3. The spacetime is causal, and for every pair of points p and q in M, the subset $J^{-}(p)\cap J^{+}(q)$ is compact.
4. The spacetime is non-total imprisoning, and for every pair of points p and q in M, the subset ${J^{-}(p)\cap J^{+}(q)}$ is contained in a compact set (that is, its closure is compact).

If any of these conditions are satisfied, we say M is globally hyperbolic. If M is a smooth connected Lorentzian manifold with boundary, we say it is globally hyperbolic if its interior is globally hyperbolic.

Other equivalent characterizations of global hyperbolicity make use of the notion of Lorentzian distance $d(p,q):=\sup _{\gamma }l(\gamma )$ where the supremum is taken over all the $C^{1}$ causal curves connecting the points (by convention d=0 if there is no such curve). They are

• A strongly causal spacetime for which $d$ is finite valued.
• A non-total imprisoning spacetime such that $d$ is continuous for every metric choice in the conformal class of the original metric.

## Remarks

Global hyperbolicity, in the first form given above, was introduced by Leray in order to consider well-posedness of the Cauchy problem for the wave equation on the manifold. In 1970 Geroch proved the equivalence of definitions 1 and 2. Definition 3 under the assumption of strong causality and its equivalence to the first two was given by Hawking and Ellis.

As mentioned, in older literature, the condition of causality in the first and third definitions of global hyperbolicity given above is replaced by the stronger condition of strong causality. In 2007, Bernal and Sánchez showed that the condition of strong causality can be replaced by causality. In particular, any globally hyperbolic manifold as defined in 3 is strongly causal. However, in definition 3 the closure of $J^{-}(p)\cap J^{+}(q)$ seems strong (in fact, the closures of the sets $J^{\pm }(p)$ imply causal simplicity, the level of the causal hierarchy of spacetimes which stays just below global hyperbolicity) . It is possible to remedy this problem strengthening the causality condition as in definition 4 proposed by Minguzzi in 2009. This version clarifies that global hyperbolicity sets a compatibility condition between the causal relation and the notion of compactness: every causal diamond is contained in a compact set and every inextendible causal curve escapes compact sets. Observe that the larger the family of compact sets the easier for causal diamonds to be contained on some compact set but the harder for causal curves to escape compact sets. Thus global hyperbolicity sets a balance on the abundance of compact sets in relation to the causal structure. Since finer topologies have less compact sets we can also say that the balance is on the number of open sets given the causal relation. Definition 4 is also robust under perturbations of the metric (which in principle could introduce closed causal curves). In fact using this version it has been shown that global hyperbolicity is stable under metric perturbations.

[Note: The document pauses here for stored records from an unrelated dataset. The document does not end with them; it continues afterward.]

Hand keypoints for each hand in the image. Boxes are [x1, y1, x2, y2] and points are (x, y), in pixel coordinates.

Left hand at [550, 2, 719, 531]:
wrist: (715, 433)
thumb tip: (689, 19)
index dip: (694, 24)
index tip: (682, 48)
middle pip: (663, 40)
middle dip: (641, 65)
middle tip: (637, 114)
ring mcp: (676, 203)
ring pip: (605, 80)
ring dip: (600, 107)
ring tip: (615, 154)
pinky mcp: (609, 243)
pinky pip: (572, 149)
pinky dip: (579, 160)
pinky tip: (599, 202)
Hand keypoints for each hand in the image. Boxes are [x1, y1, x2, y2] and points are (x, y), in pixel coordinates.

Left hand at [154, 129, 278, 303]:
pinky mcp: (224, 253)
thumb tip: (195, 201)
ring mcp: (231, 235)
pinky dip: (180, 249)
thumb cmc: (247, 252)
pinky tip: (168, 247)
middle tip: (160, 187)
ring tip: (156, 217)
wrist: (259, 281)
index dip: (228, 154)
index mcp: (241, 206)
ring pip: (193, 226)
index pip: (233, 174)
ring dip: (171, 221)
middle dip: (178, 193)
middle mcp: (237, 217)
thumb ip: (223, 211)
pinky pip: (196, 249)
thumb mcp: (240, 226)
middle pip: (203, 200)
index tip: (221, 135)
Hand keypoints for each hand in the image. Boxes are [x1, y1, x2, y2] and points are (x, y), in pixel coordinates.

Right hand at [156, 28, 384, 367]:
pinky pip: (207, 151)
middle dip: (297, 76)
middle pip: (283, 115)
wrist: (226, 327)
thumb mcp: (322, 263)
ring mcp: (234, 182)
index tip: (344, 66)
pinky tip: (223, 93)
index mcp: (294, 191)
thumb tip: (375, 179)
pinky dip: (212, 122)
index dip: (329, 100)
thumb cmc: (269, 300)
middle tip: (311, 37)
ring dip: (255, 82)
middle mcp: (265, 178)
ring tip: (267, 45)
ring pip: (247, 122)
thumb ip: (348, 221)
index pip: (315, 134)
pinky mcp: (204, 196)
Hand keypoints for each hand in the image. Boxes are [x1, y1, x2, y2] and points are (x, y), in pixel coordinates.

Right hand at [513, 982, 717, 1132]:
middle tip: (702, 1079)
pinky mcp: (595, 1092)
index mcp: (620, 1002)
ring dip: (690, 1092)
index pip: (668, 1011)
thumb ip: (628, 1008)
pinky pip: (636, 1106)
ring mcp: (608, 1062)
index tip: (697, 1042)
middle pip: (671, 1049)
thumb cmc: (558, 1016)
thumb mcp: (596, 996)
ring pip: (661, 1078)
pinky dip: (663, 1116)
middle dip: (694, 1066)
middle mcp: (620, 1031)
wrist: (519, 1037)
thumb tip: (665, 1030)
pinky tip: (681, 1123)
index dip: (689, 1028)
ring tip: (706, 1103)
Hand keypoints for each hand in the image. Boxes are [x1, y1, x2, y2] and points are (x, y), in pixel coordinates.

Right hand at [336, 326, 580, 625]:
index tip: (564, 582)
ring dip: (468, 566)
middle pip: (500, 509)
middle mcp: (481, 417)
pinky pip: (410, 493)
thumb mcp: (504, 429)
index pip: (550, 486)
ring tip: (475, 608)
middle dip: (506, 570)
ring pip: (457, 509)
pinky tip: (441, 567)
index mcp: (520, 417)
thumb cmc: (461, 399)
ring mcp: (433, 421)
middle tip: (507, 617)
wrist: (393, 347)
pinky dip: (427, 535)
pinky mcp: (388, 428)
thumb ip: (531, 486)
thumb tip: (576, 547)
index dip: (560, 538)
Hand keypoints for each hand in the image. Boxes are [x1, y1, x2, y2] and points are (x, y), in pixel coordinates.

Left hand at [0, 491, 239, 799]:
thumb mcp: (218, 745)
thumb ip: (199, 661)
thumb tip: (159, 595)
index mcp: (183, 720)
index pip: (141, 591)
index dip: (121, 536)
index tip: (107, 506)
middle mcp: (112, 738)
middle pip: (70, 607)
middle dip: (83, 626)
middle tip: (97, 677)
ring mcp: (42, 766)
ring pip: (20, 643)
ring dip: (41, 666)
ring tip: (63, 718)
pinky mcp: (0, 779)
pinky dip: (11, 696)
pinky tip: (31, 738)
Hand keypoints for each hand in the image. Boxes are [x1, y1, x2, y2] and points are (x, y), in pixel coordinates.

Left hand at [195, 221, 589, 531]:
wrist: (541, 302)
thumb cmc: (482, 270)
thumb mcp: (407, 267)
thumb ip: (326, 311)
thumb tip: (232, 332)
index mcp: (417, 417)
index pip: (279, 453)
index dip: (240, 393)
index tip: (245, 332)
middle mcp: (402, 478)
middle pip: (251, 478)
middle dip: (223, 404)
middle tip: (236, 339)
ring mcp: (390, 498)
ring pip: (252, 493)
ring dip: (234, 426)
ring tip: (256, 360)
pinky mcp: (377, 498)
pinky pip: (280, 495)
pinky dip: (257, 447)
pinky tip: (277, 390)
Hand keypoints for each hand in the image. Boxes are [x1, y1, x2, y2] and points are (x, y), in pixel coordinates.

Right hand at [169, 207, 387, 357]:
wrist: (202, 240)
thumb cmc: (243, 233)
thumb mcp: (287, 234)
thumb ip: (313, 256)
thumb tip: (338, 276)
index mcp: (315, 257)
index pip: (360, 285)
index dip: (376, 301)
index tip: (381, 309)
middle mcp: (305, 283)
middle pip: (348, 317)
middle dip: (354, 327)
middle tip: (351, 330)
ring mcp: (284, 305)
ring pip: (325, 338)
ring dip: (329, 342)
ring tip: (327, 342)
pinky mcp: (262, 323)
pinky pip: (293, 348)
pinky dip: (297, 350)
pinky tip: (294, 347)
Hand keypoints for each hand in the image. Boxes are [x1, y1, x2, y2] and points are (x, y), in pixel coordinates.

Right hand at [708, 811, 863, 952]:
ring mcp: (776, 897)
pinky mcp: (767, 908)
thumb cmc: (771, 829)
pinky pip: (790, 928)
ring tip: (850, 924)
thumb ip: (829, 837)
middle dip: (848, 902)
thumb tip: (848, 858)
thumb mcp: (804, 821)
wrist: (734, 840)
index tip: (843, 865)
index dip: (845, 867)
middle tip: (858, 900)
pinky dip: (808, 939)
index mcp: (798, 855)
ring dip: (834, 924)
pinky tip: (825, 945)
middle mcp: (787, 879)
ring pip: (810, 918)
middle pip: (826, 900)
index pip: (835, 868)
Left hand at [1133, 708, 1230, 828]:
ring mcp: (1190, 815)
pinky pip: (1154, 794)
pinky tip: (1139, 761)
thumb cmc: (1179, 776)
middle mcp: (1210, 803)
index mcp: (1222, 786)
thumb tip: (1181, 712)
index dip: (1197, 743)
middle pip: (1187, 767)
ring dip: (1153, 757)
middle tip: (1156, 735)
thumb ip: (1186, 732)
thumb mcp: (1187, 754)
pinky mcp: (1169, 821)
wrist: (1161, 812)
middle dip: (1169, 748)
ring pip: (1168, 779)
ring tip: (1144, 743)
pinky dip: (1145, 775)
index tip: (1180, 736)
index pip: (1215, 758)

In 2003, Bernal and Sánchez showed that any globally hyperbolic manifold M has a smooth embedded three-dimensional Cauchy surface, and furthermore that any two Cauchy surfaces for M are diffeomorphic. In particular, M is diffeomorphic to the product of a Cauchy surface with $\mathbb {R}$ . It was previously well known that any Cauchy surface of a globally hyperbolic manifold is an embedded three-dimensional $C^{0}$ submanifold, any two of which are homeomorphic, and such that the manifold splits topologically as the product of the Cauchy surface and $\mathbb {R}$ . In particular, a globally hyperbolic manifold is foliated by Cauchy surfaces.

In view of the initial value formulation for Einstein's equations, global hyperbolicity is seen to be a very natural condition in the context of general relativity, in the sense that given arbitrary initial data, there is a unique maximal globally hyperbolic solution of Einstein's equations.